As Alan Kohler has noted today, a report produced for the Minerals Council of Australia on the need for governments to do more to help the mining industry begs more questions than it answers. Particularly around the quality of management in the industry.

The report was a classic of “independent modelling” with absurdly overstated claims, an industry wishlist and responsibility generously apportioned to  everyone but those who commissioned it. The coverage of the report included one of the oldest tricks in the rentseeker book: modelling two economic growth scenarios over several decades and then disingenuously claiming that particular policies would cause GDP to shrink by the gap between the two.

Meantime, the problems in the management of major mining companies are becoming more apparent. Fortescue Metals is in dire straits because of its appetite for huge debt at a time when iron ore prices have started coming off their stratospheric levels. Campbell Newman has lashed out at the management of Queensland coal mining industry, driving LNP godfather Clive Palmer to publicly consider abandoning the party that he, more than anyone other than Bruce McIver and Lawrence Springborg, created.
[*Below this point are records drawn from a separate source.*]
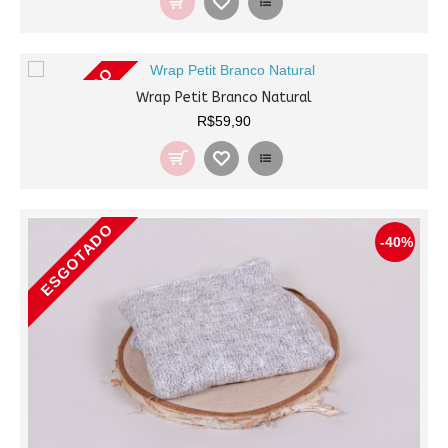
ESGOTADO
Wrap Petit Branco Natural
R$59,90
ESGOTADO
-40%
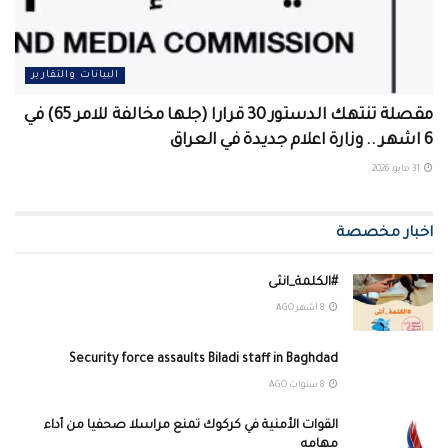
البيانات والتقارير
مقصلة تنتهك الدستور 30 قرارا (جلها مخالفة للامر 65) في
6 اشهر .. وزارة اعلام جديدة في العراق
31 مايو، 2026
اخبار مخصصة
#الكلمة_انثى
8 أشهر AGO
Security force assaults Biladi staff in Baghdad
8 سنوات AGO
القوات الأمنية في كركوك تمنع مراسلا صحفيا من أداء
مهامه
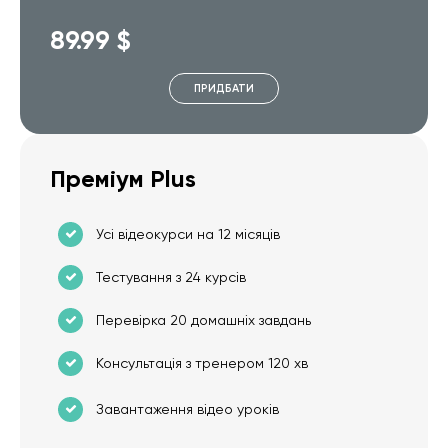
89.99 $
ПРИДБАТИ
Преміум Plus
Усі відеокурси на 12 місяців
Тестування з 24 курсів
Перевірка 20 домашніх завдань
Консультація з тренером 120 хв
Завантаження відео уроків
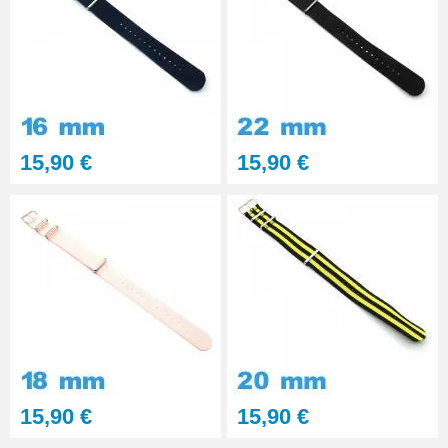
15,90 €
15,90 €
15,90 €
15,90 €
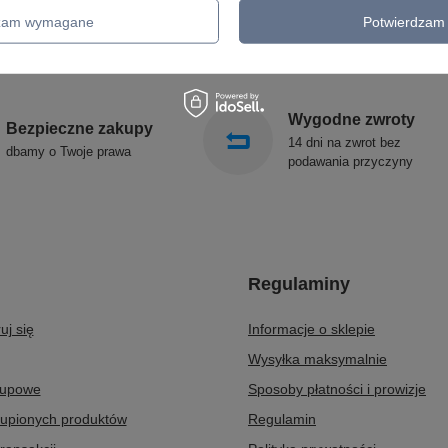
KINKIETY OGRODOWE
ALDEX
dzam wymagane
Potwierdzam 
OŚWIETLENIE SCHODÓW
SOLLUX
ZEWNĘTRZNE
Wygodne zwroty
Bezpieczne zakupy
14 dni na zwrot bez
dbamy o Twoje prawa
podawania przyczyny
Regulaminy
uj się
Informacje o sklepie
Wysyłka maksymalnie
kupowe
Sposoby płatności i prowizje
kupionych produktów
Regulamin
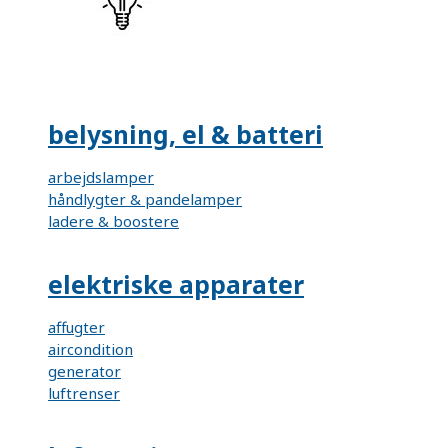
belysning, el & batteri
arbejdslamper
håndlygter & pandelamper
ladere & boostere
elektriske apparater
affugter
aircondition
generator
luftrenser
Criticism of Marius Kloppers at BHP Billiton is mounting, particularly in the wake of the massive write-down of its US shale gas investment.

The growing evidence of these problems has been accompanied by an increasingly shrill aggression from the mining sector toward the government, with Jac Nasser, Gina Rinehart and Palmer all insisting their problems lay with the carbon price, mining taxes and Australia’s industrial relations laws despite a steady flow of evidence that the industry’s ferocious bidding over available resources, a dollar supported by the mining boom and declining commodities prices have made managing a mining company more challenging than in the past.

Anyone could have made a profit in the mining business when iron ore prices were at US$180 a tonne and thermal coal prices were at US$190 a tonne. Now, with prices softer but still generous by historical standards, miners are struggling.

It says far more about managers who got used to windfall profits than about their employees or governments.